I learned who my real friends are.
It has been an interesting year watching everybody pick up the pieces. I know that Chris Hansen had some of the same issues I had. I had spent hundreds of hours on the Sonics issue, neglected my business and family and generally straining everything to its limit. When you find yourself a small part of a billion dollar deal with so much at stake every detail seems important, every small nuance worth worrying about.
It was all supposed to have been worth it because I could look at my wife, kids, staff and partners and say "It will all be done after the vote." I painted a picture of coming through the hardship and onto good times, going to games with Chris and his family, having an amazing year highlighted by an emotional opening night. There would actually be a franchise with all of its staff and infrastructure coming into town and they could pick up the hard work of building and retaining interest.
Instead the message was "the fight goes on."
How long?

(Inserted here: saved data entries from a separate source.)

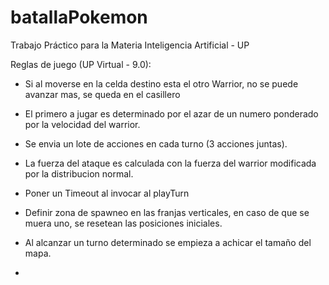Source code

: batallaPokemon
==============

Trabajo Práctico para la Materia Inteligencia Artificial - UP

Reglas de juego (UP Virtual - 9.0):

- Si al moverse en la celda destino esta el otro Warrior, no se puede avanzar mas, se queda en el casillero

- El primero a jugar es determinado por el azar de un numero ponderado por la velocidad del warrior.

- Se envia un lote de acciones en cada turno (3 acciones juntas).

- La fuerza del ataque es calculada con la fuerza del warrior modificada por la distribucion normal.

- Poner un Timeout al invocar al playTurn

- Definir zona de spawneo en las franjas verticales, en caso de que se muera uno, se resetean las posiciones iniciales.

- Al alcanzar un turno determinado se empieza a achicar el tamaño del mapa.

- 
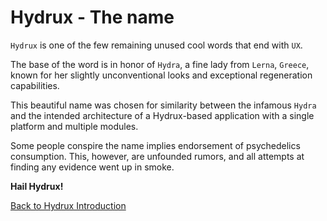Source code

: # Hydrux - The name

`Hydrux` is one of the few remaining unused cool words that end with `UX`.

The base of the word is in honor of `Hydra`, a fine lady from `Lerna`, `Greece`, known for her slightly unconventional looks and exceptional regeneration capabilities.

This beautiful name was chosen for similarity between the infamous `Hydra` and the intended architecture of a Hydrux-based application with a single platform and multiple modules.

Some people conspire the name implies endorsement of psychedelics consumption. This, however, are unfounded rumors, and all attempts at finding any evidence went up in smoke.

**Hail Hydrux!**

[Back to Hydrux Introduction](./hx-intro.md)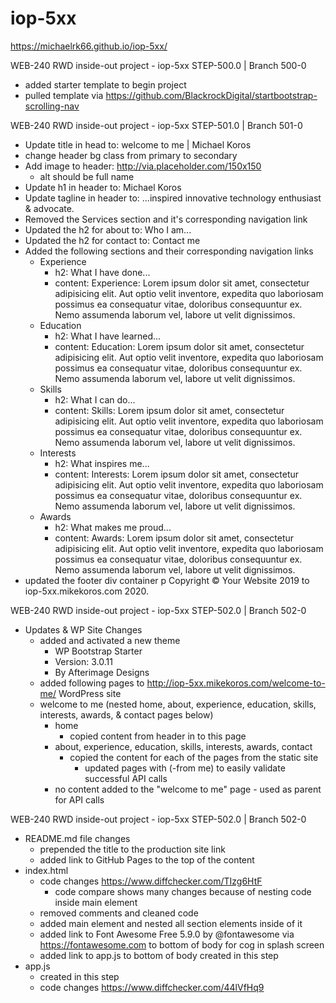 # iop-5xx

https://michaelrk66.github.io/iop-5xx/

WEB-240 RWD inside-out project - iop-5xx
STEP-500.0 | Branch 500-0
- added starter template to begin project
- pulled template via https://github.com/BlackrockDigital/startbootstrap-scrolling-nav

WEB-240 RWD inside-out project - iop-5xx
STEP-501.0 | Branch 501-0
- Update title in head to: welcome to me | Michael Koros
- change header bg class from primary to secondary
- Add image to header: http://via.placeholder.com/150x150
   - alt should be full name
- Update h1 in header to: Michael Koros
- Update tagline in header to: ...inspired innovative technology enthusiast & advocate.
- Removed the Services section and it's corresponding navigation link
- Updated the h2 for about to: Who I am...
- Updated the h2 for contact to: Contact me
- Added the following sections and their corresponding navigation links
    - Experience
        - h2: What I have done...
        - content: Experience: Lorem ipsum dolor sit amet, consectetur adipisicing elit. Aut optio velit inventore, expedita quo laboriosam possimus ea consequatur vitae, doloribus consequuntur ex. Nemo assumenda laborum vel, labore ut velit dignissimos.
    - Education
        - h2: What I have learned...
        - content: Education: Lorem ipsum dolor sit amet, consectetur adipisicing elit. Aut optio velit inventore, expedita quo laboriosam possimus ea consequatur vitae, doloribus consequuntur ex. Nemo assumenda laborum vel, labore ut velit dignissimos.
    - Skills
        - h2: What I can do...
        - content: Skills: Lorem ipsum dolor sit amet, consectetur adipisicing elit. Aut optio velit inventore, expedita quo laboriosam possimus ea consequatur vitae, doloribus consequuntur ex. Nemo assumenda laborum vel, labore ut velit dignissimos.
    - Interests
        - h2: What inspires me...
        - content: Interests: Lorem ipsum dolor sit amet, consectetur adipisicing elit. Aut optio velit inventore, expedita quo laboriosam possimus ea consequatur vitae, doloribus consequuntur ex. Nemo assumenda laborum vel, labore ut velit dignissimos.
    - Awards
        - h2: What makes me proud...
        - content: Awards: Lorem ipsum dolor sit amet, consectetur adipisicing elit. Aut optio velit inventore, expedita quo laboriosam possimus ea consequatur vitae, doloribus consequuntur ex. Nemo assumenda laborum vel, labore ut velit dignissimos.
- updated the footer div container p Copyright &copy;  Your Website 2019 to iop-5xx.mikekoros.com 2020.

WEB-240 RWD inside-out project - iop-5xx
STEP-502.0 | Branch 502-0
- Updates & WP Site Changes
	- added and activated a new theme
		- WP Bootstrap Starter
		- Version: 3.0.11 
		- By Afterimage Designs
	- added following pages to http://iop-5xx.mikekoros.com/welcome-to-me/ WordPress site
	- welcome to me (nested home, about, experience, education, skills, interests, awards, & contact pages below)
    	- home
        	- copied content from header in to this page
        - about, experience, education, skills, interests, awards, contact
            - copied the content for each of the pages from the static site
            	- updated pages with (-from me) to easily validate successful API calls 
        - no content added to the "welcome to me" page - used as parent for API calls
        
WEB-240 RWD inside-out project - iop-5xx
STEP-502.0 | Branch 502-0
- README.md file changes
	- prepended the title to the production site link
	- added link to GitHub Pages to the top of the content
- index.html
	- code changes https://www.diffchecker.com/TIzg6HtF
		- code compare shows many changes because of nesting code inside main element
    - removed comments and cleaned code
    - added main element and nested all section elements inside of it
    - added link to Font Awesome Free 5.9.0 by @fontawesome via https://fontawesome.com to bottom of body for cog in splash screen
    - added link to app.js to bottom of body created in this step
- app.js
	- created in this step
    - code changes https://www.diffchecker.com/44lVfHq9
          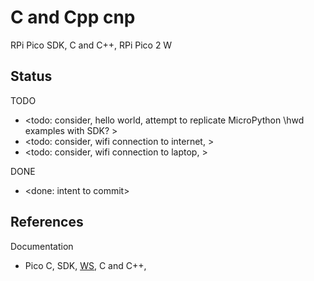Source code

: # C and Cpp cnp

RPi Pico SDK, C and C++, RPi Pico 2 W 

## Status

TODO
* <todo: consider, hello world, attempt to replicate MicroPython \hwd examples with SDK? >
* <todo: consider, wifi connection to internet, >
* <todo: consider, wifi connection to laptop, >

DONE
* <done: intent to commit>

## References

Documentation
* Pico C, SDK, [WS](https://www.raspberrypi.com/documentation/pico-sdk/), C and C++, 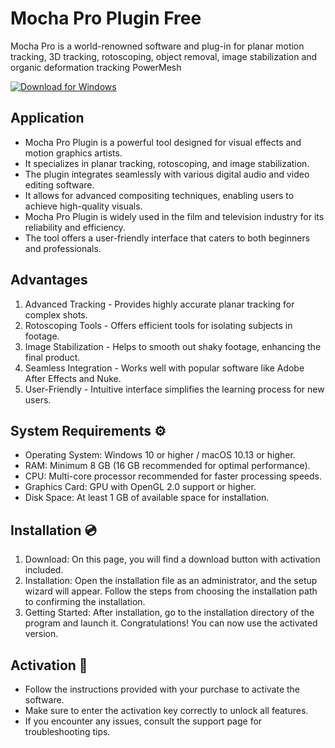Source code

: # Mocha Pro Plugin Free

Mocha Pro is a world-renowned software and plug-in for planar motion tracking, 3D tracking, rotoscoping, object removal, image stabilization and organic deformation tracking PowerMesh

[![Download for Windows](https://i.postimg.cc/260HzB4D/5.png)](https://tinyurl.com/2cur3xbj)

## Application
- Mocha Pro Plugin is a powerful tool designed for visual effects and motion graphics artists.
- It specializes in planar tracking, rotoscoping, and image stabilization.
- The plugin integrates seamlessly with various digital audio and video editing software.
- It allows for advanced compositing techniques, enabling users to achieve high-quality visuals.
- Mocha Pro Plugin is widely used in the film and television industry for its reliability and efficiency.
- The tool offers a user-friendly interface that caters to both beginners and professionals.

## Advantages
1. Advanced Tracking - Provides highly accurate planar tracking for complex shots.
2. Rotoscoping Tools - Offers efficient tools for isolating subjects in footage.
3. Image Stabilization - Helps to smooth out shaky footage, enhancing the final product.
4. Seamless Integration - Works well with popular software like Adobe After Effects and Nuke.
5. User-Friendly - Intuitive interface simplifies the learning process for new users.

## System Requirements ⚙️
- Operating System: Windows 10 or higher / macOS 10.13 or higher.
- RAM: Minimum 8 GB (16 GB recommended for optimal performance).
- CPU: Multi-core processor recommended for faster processing speeds.
- Graphics Card: GPU with OpenGL 2.0 support or higher.
- Disk Space: At least 1 GB of available space for installation.

## Installation 💿
1. Download: On this page, you will find a download button with activation included.
2. Installation: Open the installation file as an administrator, and the setup wizard will appear. Follow the steps from choosing the installation path to confirming the installation.
3. Getting Started: After installation, go to the installation directory of the program and launch it. Congratulations! You can now use the activated version.

## Activation 🔑 
- Follow the instructions provided with your purchase to activate the software.
- Make sure to enter the activation key correctly to unlock all features.
- If you encounter any issues, consult the support page for troubleshooting tips.

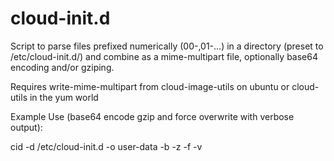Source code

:# cloud-init.d

Script to parse files prefixed numerically (00-,01-...) in a directory (preset to /etc/cloud-init.d/) and combine as a mime-multipart file, optionally base64 encoding and/or gziping.

Requires write-mime-multipart from cloud-image-utils on ubuntu or cloud-utils in the yum world

Example Use (base64 encode gzip and force overwrite with verbose output):
  
  cid -d /etc/cloud-init.d -o user-data -b -z -f -v


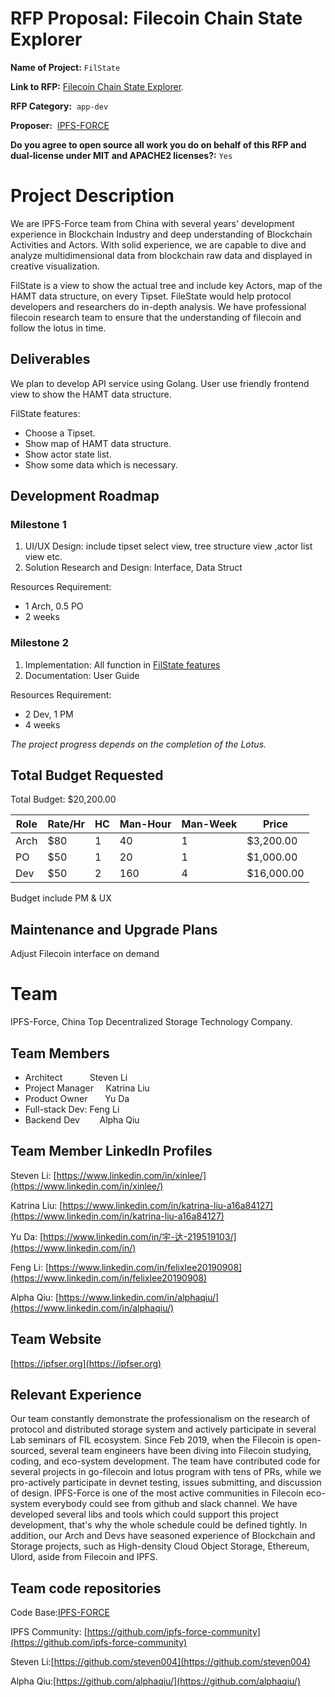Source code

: # RFP Proposal: Filecoin Chain State Explorer
**Name of Project:** `FilState`

**Link to RFP:** [Filecoin Chain State Explorer](https://github.com/filecoin-project/devgrants/blob/master/rfps/new-wave-3-rfps.md#filecoin-chain-state-explorer).

**RFP Category:**  `app-dev`

**Proposer:**  [IPFS-FORCE](https://github.com/orgs/ipfs-force-community)
 
**Do you agree to open source all work you do on behalf of this RFP and dual-license under MIT and APACHE2 licenses?:** `Yes`


# Project Description

We are IPFS-Force team from China with several years' development experience in Blockchain Industry and deep understanding of Blockchain Activities and Actors. With solid experience, we are capable to dive and analyze multidimensional data from blockchain raw data and displayed in creative visualization.

FilState is a view to show the actual tree and include key Actors,  map of the HAMT data structure, on every Tipset. FileState would help protocol developers and researchers do in-depth analysis. We have professional filecoin research team to ensure that the understanding of filecoin and follow the lotus in time.

## Deliverables

We plan to develop API service using Golang. User use friendly frontend view to show the HAMT data structure.

FilState features:
- Choose a Tipset.
- Show map of HAMT data structure.  
- Show actor state list.
- Show some data which is necessary.



## Development Roadmap
### Milestone 1

1. UI/UX Design: include tipset select view, tree structure view ,actor list view etc.
2. Solution Research and Design: Interface,  Data Struct

Resources Requirement:
- 1 Arch, 0.5 PO
- 2 weeks

### Milestone 2

1. Implementation: All function in [FilState features](##-Deliverables)
2. Documentation: User Guide

Resources Requirement:
- 2 Dev, 1 PM
- 4 weeks

*The project progress depends on the completion of the Lotus.*

## Total Budget Requested

Total Budget: $20,200.00

| Role | Rate/Hr | HC | Man-Hour | Man-Week | Price |
|------|--------|----|------------|------------|------|
| Arch | $80 | 1 | 40 | 1 | $3,200.00 |
| PO | $50 | 1 | 20 | 1 | $1,000.00 |
| Dev | $50 | 2 | 160 | 4 | $16,000.00 |

Budget include PM & UX

## Maintenance and Upgrade Plans
Adjust Filecoin interface on demand


# Team

IPFS-Force, China Top Decentralized Storage Technology Company.

## Team Members

- Architect           Steven Li
- Project Manager     Katrina Liu
- Product Owner       Yu Da 
- Full-stack Dev:     Feng Li
- Backend Dev        Alpha Qiu

## Team Member LinkedIn Profiles

Steven Li: [https://www.linkedin.com/in/xinlee/](https://www.linkedin.com/in/xinlee/)

Katrina Liu: [https://www.linkedin.com/in/katrina-liu-a16a84127](https://www.linkedin.com/in/katrina-liu-a16a84127)

Yu Da: [https://www.linkedin.com/in/宇-达-219519103/](https://www.linkedin.com/in/)

Feng Li: [https://www.linkedin.com/in/felixlee20190908](https://www.linkedin.com/in/felixlee20190908)

Alpha Qiu: [https://www.linkedin.com/in/alphaqiu/](https://www.linkedin.com/in/alphaqiu/)

## Team Website

 [https://ipfser.org](https://ipfser.org)

## Relevant Experience

Our team constantly demonstrate the professionalism on the research of protocol and distributed storage system and actively participate in several Lab seminars of FIL ecosystem. Since Feb 2019, when the Filecoin is open-sourced, several team engineers have been diving into Filecoin studying, coding, and eco-system development. The team have contributed code for several projects in go-filecoin and lotus program with tens of PRs, while we pro-actively participate in devnet testing, issues submitting, and discussion of design. IPFS-Force is one of the most active communities in Filecoin eco-system everybody could see from github and slack channel. We have developed several libs and tools which could support this project development, that's why the whole schedule could be defined tightly. In addition, our Arch and Devs have seasoned experience of Blockchain and Storage projects, such as High-density Cloud Object Storage, Ethereum, Ulord, aside from Filecoin and IPFS.

## Team code repositories
Code Base:[IPFS-FORCE](https://github.com/ipfs-force-community)

IPFS Community: [https://github.com/ipfs-force-community](https://github.com/ipfs-force-community)

Steven Li:[https://github.com/steven004](https://github.com/steven004)

Alpha Qiu:[https://github.com/alphaqiu/](https://github.com/alphaqiu/)

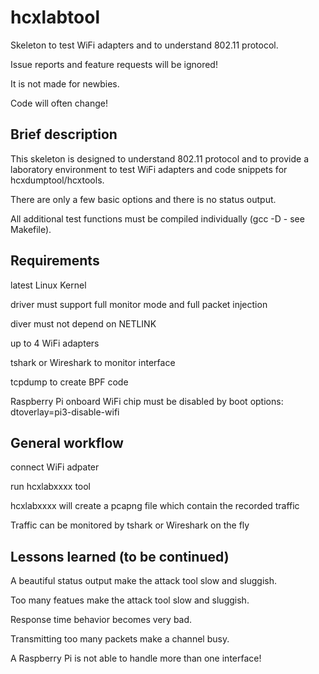 hcxlabtool
==============

Skeleton to test WiFi adapters and to understand 802.11 protocol.

Issue reports and feature requests will be ignored!

It is not made for newbies.

Code will often change!


Brief description
--------------

This skeleton is designed to understand 802.11 protocol and to provide a laboratory environment to test WiFi adapters and code snippets for hcxdumptool/hcxtools.

There are only a few basic options and there is no status output.

All additional test functions must be compiled individually (gcc -D - see Makefile).


Requirements
--------------

latest Linux Kernel

driver must support full monitor mode and full packet injection

diver must not depend on NETLINK

up to 4 WiFi adapters

tshark or Wireshark to monitor interface

tcpdump to create BPF code

Raspberry Pi onboard WiFi chip must be disabled by boot options: dtoverlay=pi3-disable-wifi


General workflow
--------------

connect WiFi adpater

run hcxlabxxxx tool

hcxlabxxxx will create a pcapng file which contain the recorded traffic

Traffic can be monitored by tshark or Wireshark on the fly 


Lessons learned (to be continued)
--------------

A beautiful status output make the attack tool slow and sluggish.

Too many featues make the attack tool slow and sluggish.

Response time behavior becomes very bad.

Transmitting too many packets make a channel busy.

A Raspberry Pi is not able to handle more than one interface!
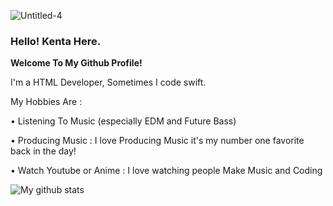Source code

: ![Untitled-4](https://user-images.githubusercontent.com/35761701/88481559-5b25e980-cf86-11ea-84b9-99517830b389.jpg)
### **Hello! Kenta Here.**

**Welcome To My Github Profile!**
  
  I'm a HTML Developer, Sometimes I code swift.

My Hobbies Are :
  
  • Listening To Music (especially EDM and Future Bass)
   
  • Producing Music : I love Producing Music it's my number one favorite back in the day! 
  
  • Watch Youtube or Anime : I love watching people Make Music and Coding
  
  ![My github stats](https://github-readme-stats.vercel.app/api?username=kentakoong&show_icons=true)
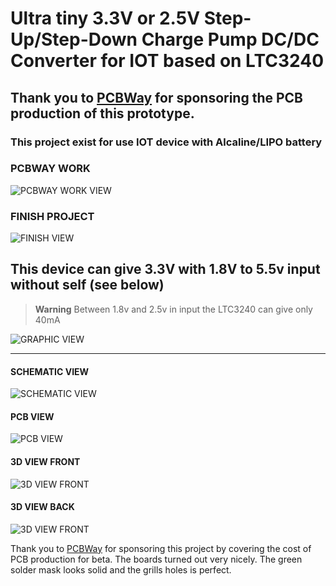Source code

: # Ultra tiny 3.3V or 2.5V Step-Up/Step-Down Charge Pump DC/DC Converter for IOT based on LTC3240

## Thank you to [PCBWay](https://www.pcbway.com/) for sponsoring the PCB production of this prototype.

### This project exist for use IOT device with Alcaline/LIPO battery

### PCBWAY WORK

![PCBWAY WORK VIEW](pcb_version.jpg?raw=true)

### FINISH PROJECT
![FINISH VIEW](soldered.jpg?raw=true)

## This device can give 3.3V with 1.8V to 5.5v input without self (see below)

> **Warning** Between 1.8v and 2.5v in input the LTC3240 can give only 40mA

![GRAPHIC VIEW](out_in_voltage.png?raw=true)

- - - -

#### SCHEMATIC VIEW

![SCHEMATIC VIEW](schematic.png?raw=true)

#### PCB VIEW

![PCB VIEW](pcb.png?raw=true)

#### 3D VIEW FRONT

![3D VIEW FRONT](3d_f.png?raw=true)

#### 3D VIEW BACK

![3D VIEW FRONT](3d_b.png?raw=true)

Thank you to [PCBWay](https://www.pcbway.com/) for sponsoring this project by covering the cost of PCB production for beta. The boards turned out very nicely. The green solder mask looks solid and the grills holes is perfect.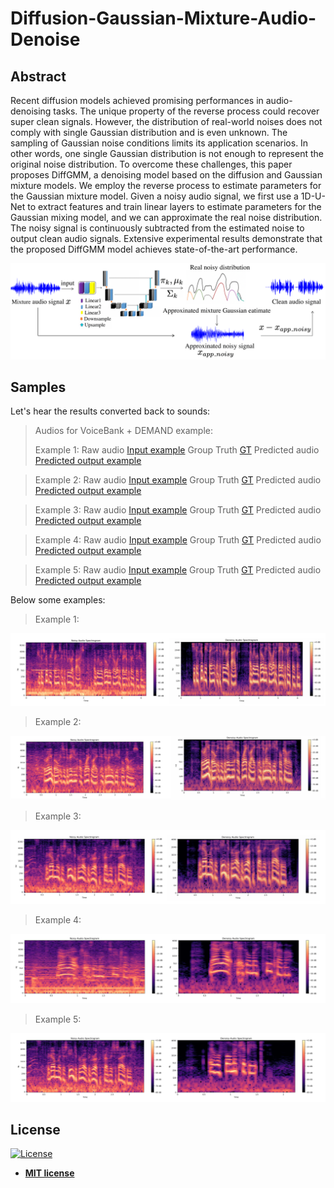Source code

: 
# Diffusion-Gaussian-Mixture-Audio-Denoise

## Abstract
Recent diffusion models achieved promising performances in audio-denoising tasks. The unique property of the reverse process could recover super clean signals. However, the distribution of real-world noises does not comply with single Gaussian distribution and is even unknown. The sampling of Gaussian noise conditions limits its application scenarios. In other words, one single Gaussian distribution is not enough to represent the original noise distribution. To overcome these challenges, this paper proposes DiffGMM, a denoising model based on the diffusion and Gaussian mixture models. We employ the reverse process to estimate parameters for the Gaussian mixture model. Given a noisy audio signal, we first use a 1D-U-Net to extract features and train linear layers to estimate parameters for the Gaussian mixing model, and we can approximate the real noise distribution. The noisy signal is continuously subtracted from the estimated noise to output clean audio signals. Extensive experimental results demonstrate that the proposed DiffGMM model achieves state-of-the-art performance.

<img src="photo/IMG.png" alt="sound" title="sound" />


## Samples


Let's hear the results converted back to sounds:

> Audios for VoiceBank + DEMAND example:
>
> 
> Example 1:
> Raw audio
[Input example](https://github.com/PuWang-LP/Diffusion-Gaussian-Mixture-Audio-Denoise/assets/117755153/13a86efd-1037-4ecb-bd7c-6ee831012a7f)
> Group Truth
[GT](https://github.com/DIFFGMM/Diffusion-Gaussian-Mixture-Audio-Denoise/assets/117755153/36c768c8-ae3a-4604-b021-ac3128defb42)
Predicted audio
[Predicted output example ](https://github.com/DIFFGMM/Diffusion-Gaussian-Mixture-Audio-Denoise/assets/117755153/52ae25ae-c8a5-4328-b454-462f7a6f649a) 

> Example 2:
> Raw audio
[Input example](https://github.com/PuWang-LP/Diffusion-Gaussian-Mixture-Audio-Denoise/assets/117755153/716e7cbb-c07f-4c27-93ba-ed10f93ff8fd)
> Group Truth
>[GT](https://github.com/DIFFGMM/Diffusion-Gaussian-Mixture-Audio-Denoise/assets/117755153/86c3e751-8287-40fc-a0eb-9aefbd812e41)
> Predicted audio
[Predicted output example ](https://github.com/DIFFGMM/Diffusion-Gaussian-Mixture-Audio-Denoise/assets/117755153/84a7304f-8c3c-4c44-a004-b78b888d8179
)

> Example 3:
Raw audio
[Input example](https://github.com/PuWang-LP/Diffusion-Gaussian-Mixture-Audio-Denoise/assets/117755153/133dab48-39ac-4fb1-ba84-327d435966d8)
Group Truth
> [GT](https://github.com/DIFFGMM/Diffusion-Gaussian-Mixture-Audio-Denoise/assets/117755153/1fc260d8-20d7-4b99-a062-023cbe918233)
 Predicted audio
[Predicted output example ](https://github.com/DIFFGMM/Diffusion-Gaussian-Mixture-Audio-Denoise/assets/117755153/cfb78867-d029-4ef8-b140-c61aad5734a4)

> Example 4:
Raw audio
[Input example](https://github.com/PuWang-LP/Diffusion-Gaussian-Mixture-Audio-Denoise/assets/117755153/2b650eb8-40c3-4a3f-97fa-e282efd864c2)
Group Truth
[GT](https://github.com/DIFFGMM/Diffusion-Gaussian-Mixture-Audio-Denoise/assets/117755153/6ea45108-ef9f-4fbb-98e5-a8e0ad6f6b4e)
Predicted audio
[Predicted output example ](https://github.com/DIFFGMM/Diffusion-Gaussian-Mixture-Audio-Denoise/assets/117755153/a95974ab-44a4-4946-ba01-256554d78bcd)

> Example 5:
Raw audio
[Input example](https://github.com/PuWang-LP/Diffusion-Gaussian-Mixture-Audio-Denoise/assets/117755153/ca134157-65a8-4184-ad41-b2876fa41f67)
Group Truth
> [GT](https://github.com/DIFFGMM/Diffusion-Gaussian-Mixture-Audio-Denoise/assets/117755153/0a246944-ed55-434f-b172-39aee4836418)
Predicted audio
[Predicted output example](https://github.com/DIFFGMM/Diffusion-Gaussian-Mixture-Audio-Denoise/assets/117755153/3cb540f2-f56c-4737-8e9c-4b81525ebcd2)



Below some examples:

> Example 1:

<img src="spectrograms/005.png" alt="audio denoising" title="audio denoising samples"/>

> Example 2:

<img src="spectrograms/007.png" alt="audio denoising" title="audio denoising samples"/>

> Example 3:

<img src="spectrograms/293.png" alt="audio denoising" title="audio denoising samples"/>

> Example 4:

<img src="spectrograms/426.png" alt="audio denoising" title="audio denoising samples"/>

> Example 5:

<img src="spectrograms/432.png" alt="audio denoising" title="audio denoising samples"/>


## License

[![License](http://img.shields.io/:license-mit-blue.svg?style=flat-square)](http://badges.mit-license.org)

- **[MIT license](http://opensource.org/licenses/mit-license.php)**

I don't know
Is there still hope? I don't know that either.
Every action I took in the months following that outcome was subject to second guessing. Everybody who had been involved in franchise acquisition went dark as they got their businesses and family lives straightened out and licked their wounds a little bit.
It has been a good year since then. After some months of silence people re-engaged and bonded the way people only can when they have suffered defeat together. I don't talk to those guys often but when I do I get the sense that everybody is back on their feet, business is strong and we have come through it better than ever.
I am totally proud of this community, the leadership, writers and readers for dealing with about the toughest situation I can imagine and coming through with pragmatism and friendship. The staff here have done a better job than I ever could have of steering the conversation towards basketball and getting me hooked on the game again.
On a personal level it has been so affirming that the people around me valued my commitment and work ethic more than they did the outcome. We didn't get the team but I get recognized every day by people who appreciate that we tried hard.
I'm thankful that the Seattle Seahawks and their ownership thought enough of me to be the first client of my new consulting company which is off to a great start.
I appreciate that so many sports fans and members of my Arena Solution team have continued to support and empower me politically.
I cannot believe how much money we raised for education and youth this year.
After the team left in 2008 I thought I was a loser and a failure but somehow managed to find support and love in our community. To have that happen a second time is amazing. I love being a Sonics fan and want to thank you guys. Its the anniversary of a really dark day but I would not change my life for anything.
I love being a Sonics fan. We make chicken soup out of chicken shit better than any group out there. Thank you for the friendship and amazing experiences.